Welcome back to Diabetes Dialogue: Technology, Therapeutics, & Real-World Perspectives!
In this episode, cohosts Diana Isaacs, PharmD, an endocrine clinical pharmacist, director of Education and Training in Diabetes Technology, and codirector of Endocrine Disorders in Pregnancy at the Cleveland Clinic, and Natalie Bellini, DNP, program director of Diabetes Technology at University Hospital Diabetes and Metabolic Care Center, discuss the recently published results of the ATTAIN-1 and STEP UP clinical trials, both of which were presented at the European Association for the Study of Diabetes (EASD) 2025 Conference.
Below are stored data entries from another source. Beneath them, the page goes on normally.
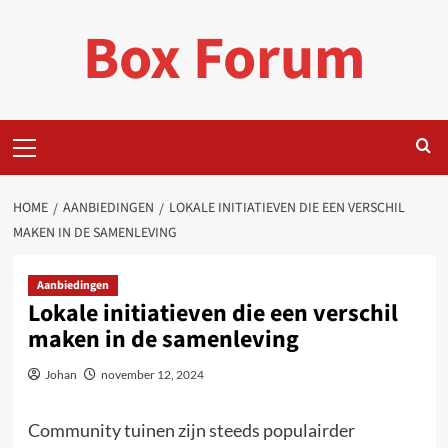
Ga
Box Forum
naar
de
inhoud
Primair
menu
HOME
AANBIEDINGEN
LOKALE INITIATIEVEN DIE EEN VERSCHIL
MAKEN IN DE SAMENLEVING
Aanbiedingen
Lokale initiatieven die een verschil
maken in de samenleving
Johan
november 12, 2024
Community tuinen zijn steeds populairder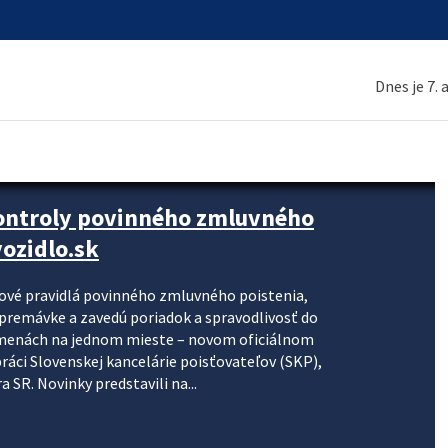
Dnes je 7.
kontroly povinného zmluvného
ozidlo.sk
nové pravidlá povinného zmluvného poistenia,
j premávke a zavedú poriadok a spravodlivosť do
zmenách na jednom mieste – novom oficiálnom
práci Slovenskej kancelárie poisťovateľov (SKP),
 SR. Novinky predstavili na...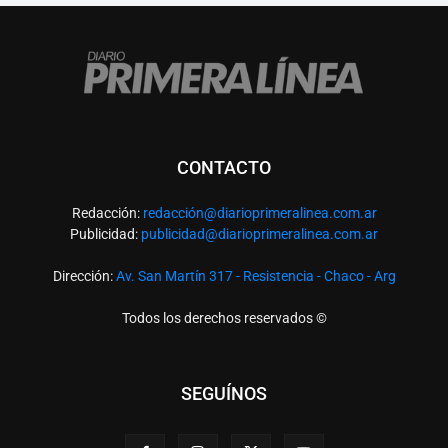
CONTACTO
Redacción:
redacció
n@diarioprimeralinea.com.ar
Publicidad:
publicidad@diarioprimeralinea.com.ar
Dirección:
Av. San Martín 317 - Resistencia - Chaco - Arg
Todos los derechos reservados ©
SEGUÍNOS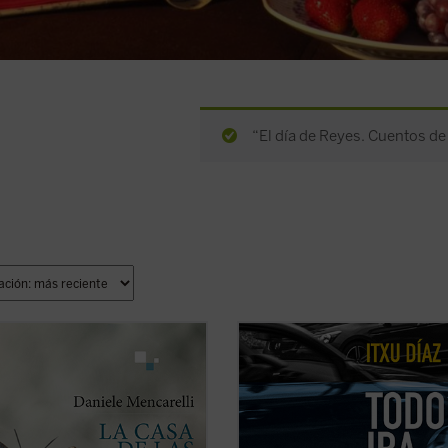
“El día de Reyes. Cuentos de
 precisión y la maestría propias del
En este ensayo de «anti-autoayuda»
 Daniele Mencarelli nos ofrece este
periodista y humorista Itxu Díaz
ante relato sobre un joven en
sentencia sin ambages que no ten
da crisis, en el que logra transitar
ni la obligación ni el derecho a ser f
tentoso camino de quien vuelve a
«ni siquiera los que somos del Real
tras vivir inmerso en una espiral de
Madrid». A su vez, nos incita a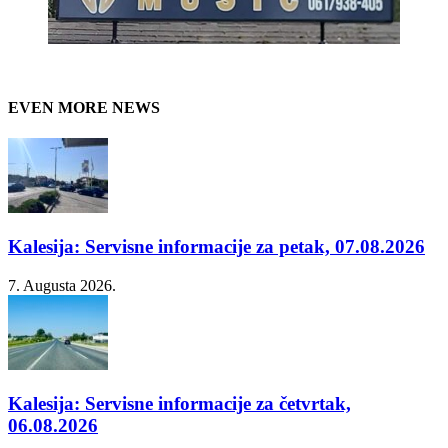
EVEN MORE NEWS
Kalesija: Servisne informacije za petak, 07.08.2026
7. Augusta 2026.
Kalesija: Servisne informacije za četvrtak,
06.08.2026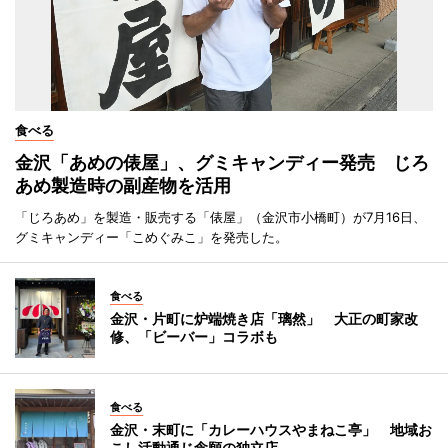
食べる
金沢「あめの俵屋」、グミキャンディー発売 じろ
あめ製造時の副産物を活用
「じろあめ」を製造・販売する「俵屋」（金沢市小橋町）が7月16日、
グミキャンディー「こめぐみこ」を発売した。
食べる
金沢・片町に炉端焼き店「璃然」 大正の町家改
修、「ビーバー」コラボも
食べる
金沢・末町に「カレーハウスやまねこ亭」 地域お
こし活動通じ念願の独立店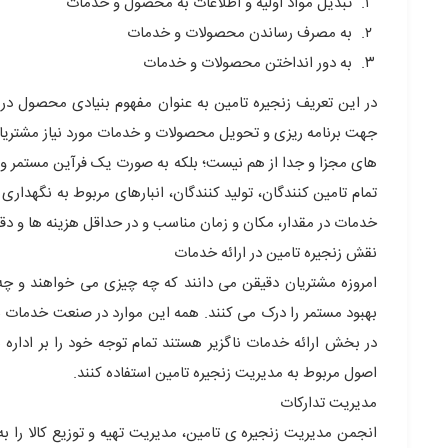
تبدیل مواد اولیه و اطلاعات به محصول و خدمات
به مصرف رساندن محصولات و خدمات
به دور انداختن محصولات و خدمات
در این تعریف زنجیره تامین به عنوان مفهوم بنیادی محصول در
جهت برنامه ریزی و تحویل محصولات و خدمات مورد نیاز مشتریان ب
های مجزا و جدا از هم نیست؛ بلکه به صورت یک فرآین مستمر و 
تمام تامین کنندگان، تولید کنندگان، انبارهای مربوط به نگهداری 
خدمات در مقدار، مکان و زمان مناسب و در حداقل هزینه ها و دقی
نقش زنجیره تامین در ارائه خدمات
امروزه مشتریان دقیقن می دانند که چه چیزی می خواهند و چه 
بهبود مستمر را درک می کنند. همه این موارد در صنعت خدمات ن
در بخش ارائه خدمات ناگزیر هستند تمام توجه خود را بر اداره س
اصول مربوط به مدیریت زنجیره تامین استفاده کنند.
مدیریت تدارکات
انجمن مدیریت زنجیره ی تامین، مدیریت تهیه و توزیع کالا را به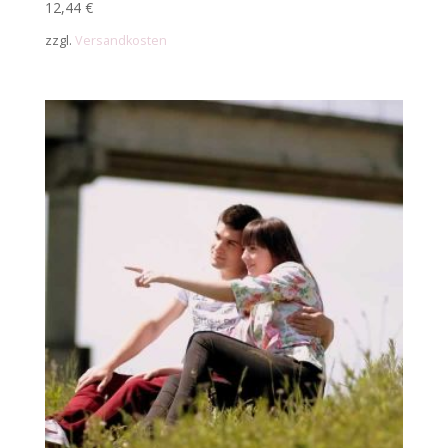
12,44
€
zzgl.
Versandkosten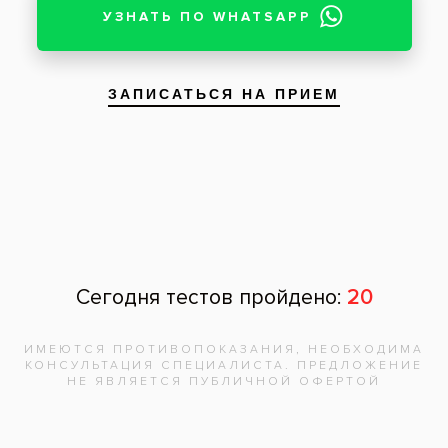
Чтобы записаться на прием, звоните по телефону
788-58-08
Отзывы пациентов
Ирина Борисовна
, 69 лет:
Хочу поблагодарить врача Мячину Анну
Петровну за прекрасную работу, отметить
профессионализм, доброжелательность и
внимание. СПАСИБО ВАМ! Побольше бы нам
таких врачей.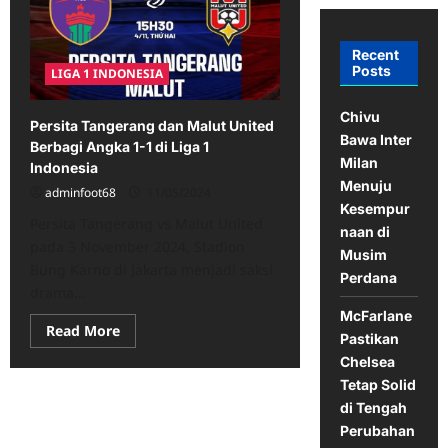
Recent
Posts
LIGA 1 INDONESIA
Chivu
Persita Tangerang dan Malut United
Bawa Inter
Berbagi Angka 1-1 di Liga 1
Milan
Indonesia
Menuju
adminfoot68
11/05/2024
Kesempur
Persita Tangerang vs Malut United
naan di
pada 3 November 2024, Stadion
Musim
Bung Karno di Jakarta menjadi saksi
Perdana
drama...
McFarlane
Read
Read More
Pastikan
more
about
Chelsea
Persita
Tetap Solid
Tangerang
dan
di Tengah
Malut
United
Perubahan
Berbagi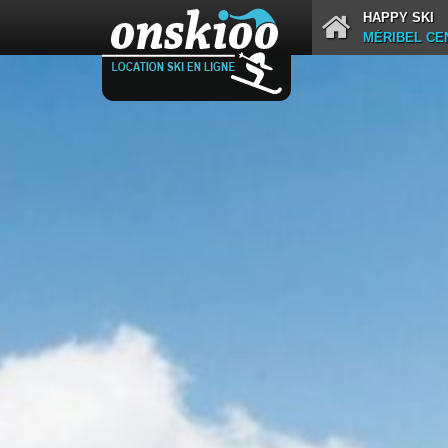
HAPPY SKI
MÉRIBEL CE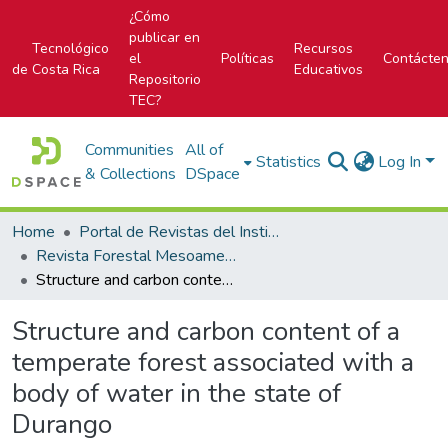
¿Cómo
publicar en
Tecnológico
Recursos
el
Políticas
Contácte
de Costa Rica
Educativos
Repositorio
TEC?
Communities
All of
Statistics
Log In
& Collections
DSpace
Home
Portal de Revistas del Instituto Tecnológico de Costa Rica
Revista Forestal Mesoamericana Kurú
Structure and carbon content of a temperate forest associated with a body of water in the state of Durango
Structure and carbon content of a
temperate forest associated with a
body of water in the state of
Durango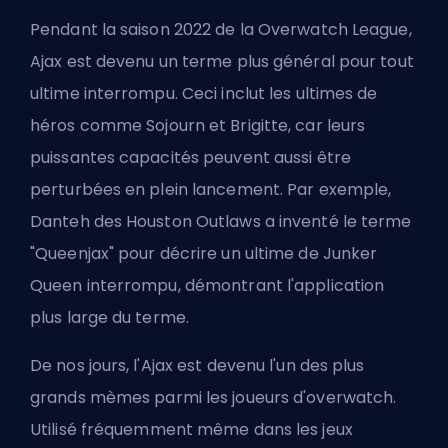
Pendant la saison 2022 de la Overwatch League,
Ajax est devenu un terme plus général pour tout
ultime interrompu. Ceci inclut les ultimes de
héros comme
Sojourn
et
Brigitte
, car leurs
puissantes capacités peuvent aussi être
perturbées en plein lancement. Par exemple,
Danteh des Houston Outlaws a inventé le terme
"Queenjax" pour décrire un ultime de Junker
Queen interrompu, démontrant l'application
plus large du terme.
De nos jours, l'Ajax est devenu l'un des plus
grands mèmes parmi les joueurs d'overwatch.
Utilisé fréquemment même dans les jeux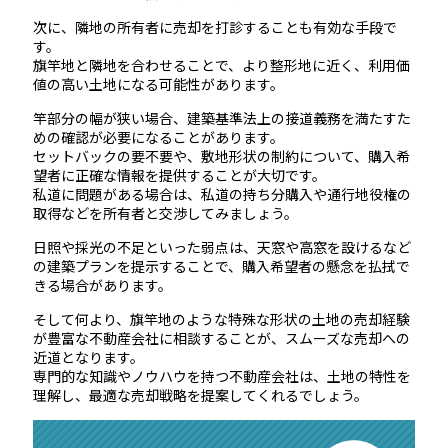
次に、隣地の所有者に売却を打診することも有効な手段で
す。
旗竿地と隣地を合わせることで、より整形地に近く、利用価
値の高い土地になる可能性があります。
竿部分の幅が狭い場合、建築基準法上の接道義務を満たすた
めの確認が必要になることがあります。
セットバックの要不要や、敷地形状の制約について、購入希
望者に正確な情報を提供することが大切です。
私道に問題がある場合は、私道の持ち分購入や通行地役権の
取得などを所有者と交渉してみましょう。
日照や採光の不足といった弱点は、天窓や高窓を設けるなど
の建築プランを提示することで、購入希望者の懸念を払拭で
きる場合があります。
そして何より、旗竿地のような特殊な形状の土地の売却経験
が豊富な不動産会社に相談することが、スムーズな売却への
近道となります。
専門的な知識やノウハウを持つ不動産会社は、土地の特性を
理解し、最適な売却戦略を提案してくれるでしょう。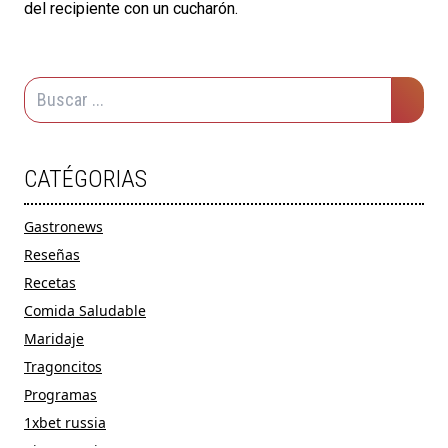
del recipiente con un cucharón.
CATÉGORIAS
Gastronews
Reseñas
Recetas
Comida Saludable
Maridaje
Tragoncitos
Programas
1xbet russia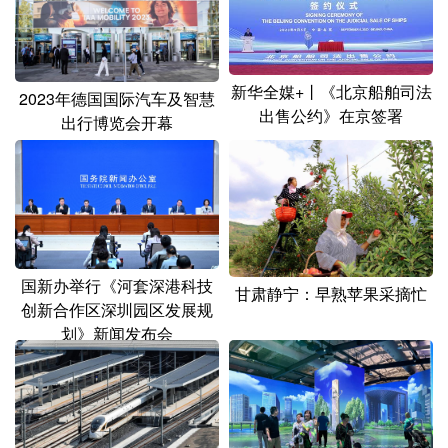
新华全媒+丨《北京船舶司法
2023年德国国际汽车及智慧
出售公约》在京签署
出行博览会开幕
国新办举行《河套深港科技
甘肃静宁：早熟苹果采摘忙
创新合作区深圳园区发展规
划》新闻发布会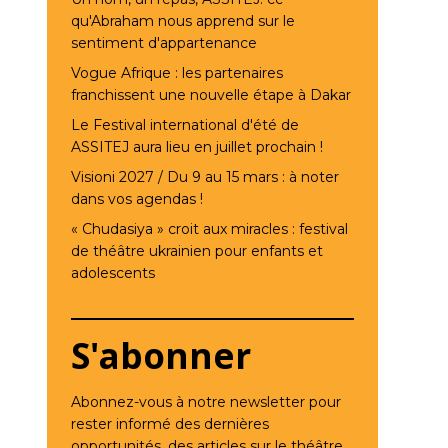
qu'Abraham nous apprend sur le
sentiment d'appartenance
Vogue Afrique : les partenaires
franchissent une nouvelle étape à Dakar
Le Festival international d'été de
ASSITEJ aura lieu en juillet prochain !
Visioni 2027 / Du 9 au 15 mars : à noter
dans vos agendas !
« Chudasiya » croit aux miracles : festival
de théâtre ukrainien pour enfants et
adolescents
S'abonner
Abonnez-vous à notre newsletter pour
rester informé des dernières
opportunités, des articles sur le théâtre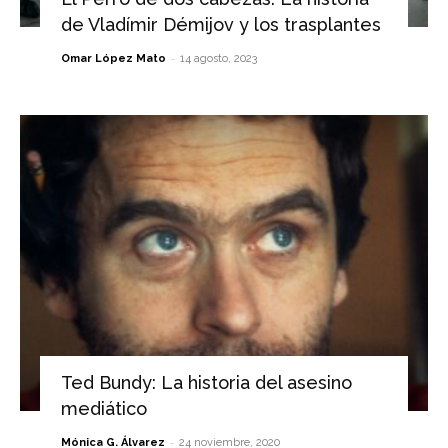
de Vladímir Démijov y los trasplantes
-
Omar López Mato
14 agosto, 2023
Ted Bundy: La historia del asesino
mediático
-
Mónica G. Álvarez
24 noviembre, 2020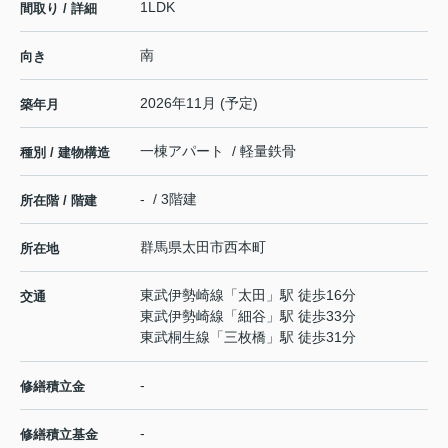
1LDK
間取り / 詳細
南
向き
2026年11月 (予定)
築年月
一棟アパート / 軽量鉄骨
種別 / 建物構造
- / 3階建
所在階 / 階建
群馬県
太田市
西本町
所在地
東武伊勢崎線
「
太田
」駅 徒歩16分
交通
東武伊勢崎線
「
細谷
」駅 徒歩33分
東武桐生線
「
三枚橋
」駅 徒歩31分
-
修繕積立金
-
修繕積立基金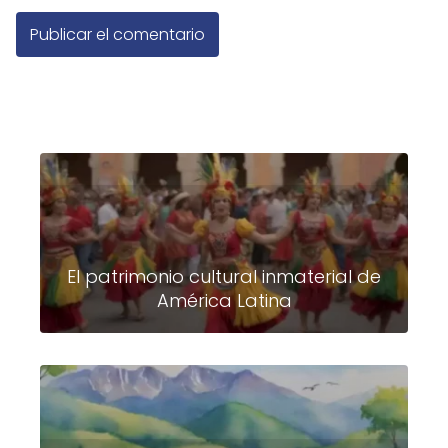
El patrimonio cultural inmaterial de
América Latina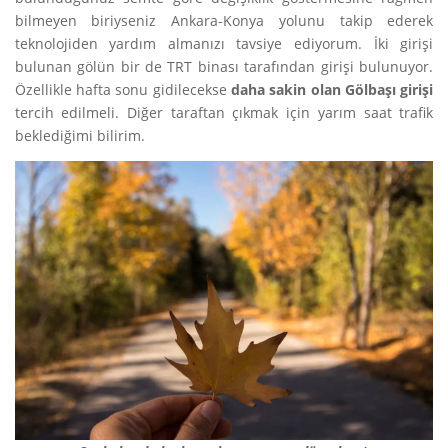
bilmeyen biriyseniz Ankara-Konya yolunu takip ederek
teknolojiden yardım almanızı tavsiye ediyorum. İki girişi
bulunan gölün bir de TRT binası tarafından girişi bulunuyor.
Özellikle hafta sonu gidilecekse
daha sakin olan Gölbaşı girişi
tercih edilmeli. Diğer taraftan çıkmak için yarım saat trafik
beklediğimi bilirim.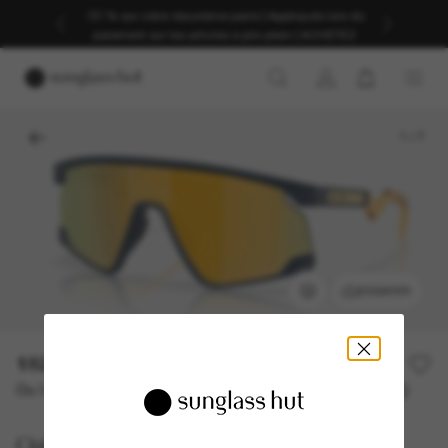
-30 % sur votre deuxième paire | Appliqués lors du
paiement sur les articles à prix plein | ACHETEZ
1
/
7
ESSAYER
182,00€
Ou 3 versements à partir de
TAEG 0% avec
60,67 €
Oakley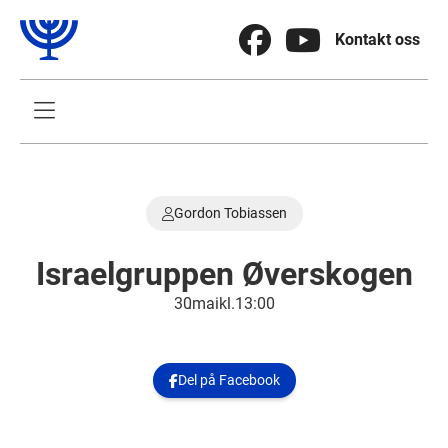


Kontakt oss

Gordon Tobiassen

Israelgruppen Øverskogen
30
.
mai
kl.
13:00
Del på Facebook
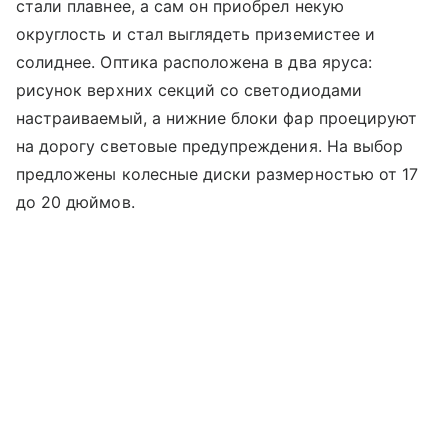
стали плавнее, а сам он приобрел некую
округлость и стал выглядеть приземистее и
солиднее. Оптика расположена в два яруса:
рисунок верхних секций со светодиодами
настраиваемый, а нижние блоки фар проецируют
на дорогу световые предупреждения. На выбор
предложены колесные диски размерностью от 17
до 20 дюймов.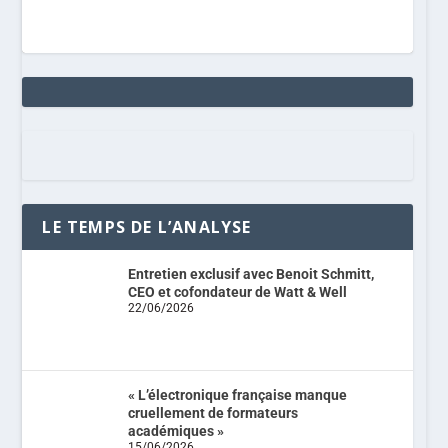
LE TEMPS DE L’ANALYSE
Entretien exclusif avec Benoit Schmitt,
CEO et cofondateur de Watt & Well
22/06/2026
« L’électronique française manque
cruellement de formateurs
académiques »
15/06/2026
The hosts highlight the success of orforglipron, a non-peptide oral GLP-1 receptor agonist, in patients with obesity or overweight with a weight-related medical problem and without diabetes. The size of the study, as well as the various doses of orforglipron included, were also discussed as key factors in ATTAIN-1’s importance. Additionally, orforglipron is intended solely for weight loss, and can be taken orally, revolutionizing the standard GLP-1 RA field. Isaacs and Bellini also comment on the significant weight loss over the 72-week trial duration, with a 6mg orforglipron dose resulting in 7.5% weight loss on average, a 12mg dose resulting in 8.4% weight loss, and 36mg showing an 11.2% average loss, compared to 2.1% with placebo. Orforglipron also exhibited few adverse effects while leading to significant weight drops in the majority of patients enrolled in the study.1
Orforglipron’s status as an oral medication as opposed to an injection will likely make it more enticing to patients and clinicians alike, as it will reduce treatment burden across the board. Isaacs and Bellini also highlight the ease with which the medication can be taken, as injections are more time-consuming than a daily pill. Bellini noted the benefit of additional alternate therapies, as patients experiencing gastrointestinal effects with semaglutide or tirzepatide now may have another potential route to receiving the same treatment.1
The hosts then addressed the phase 3 STEP UP trial, which investigated semaglutide 7.2 mg in adults with obesity. Isaacs notes this being a significantly higher dose of semaglutide than what is currently approved by the US Food and Drug Administration (FDA). Of the 1407 patients treated in STEP UP, mean body weight change was higher among the semaglutide 7.2 cohort than those receiving semaglutide 2.4. The 7.2 cohort exhibited an 18.7% body weight reduction versus 15.6% with 2.4. Bellini notes the significantly better outcomes in weight loss as a result of this dose versus the approved 2.4 mg amount. Additionally, she discusses semaglutide’s cardiovascular risk reduction indication, presenting the treatment as an alternative to poorly-tolerated GLP-1 RAs in patients with cardiovascular conditions.2
The hosts closed out the episode by discussing their hopes for a gradual reduction in GLP-1 RA cost, allowing for more ease of access among underserved populations. Bellini mentions the potential for superior cardiovascular health improvements in patients taking semaglutide 7.2. With both of these medications moving further down the pipeline, the potential for more GLP-1 RAs entering the market may trigger a greater overhaul of the endocrinology industry’s approach to weight loss drugs.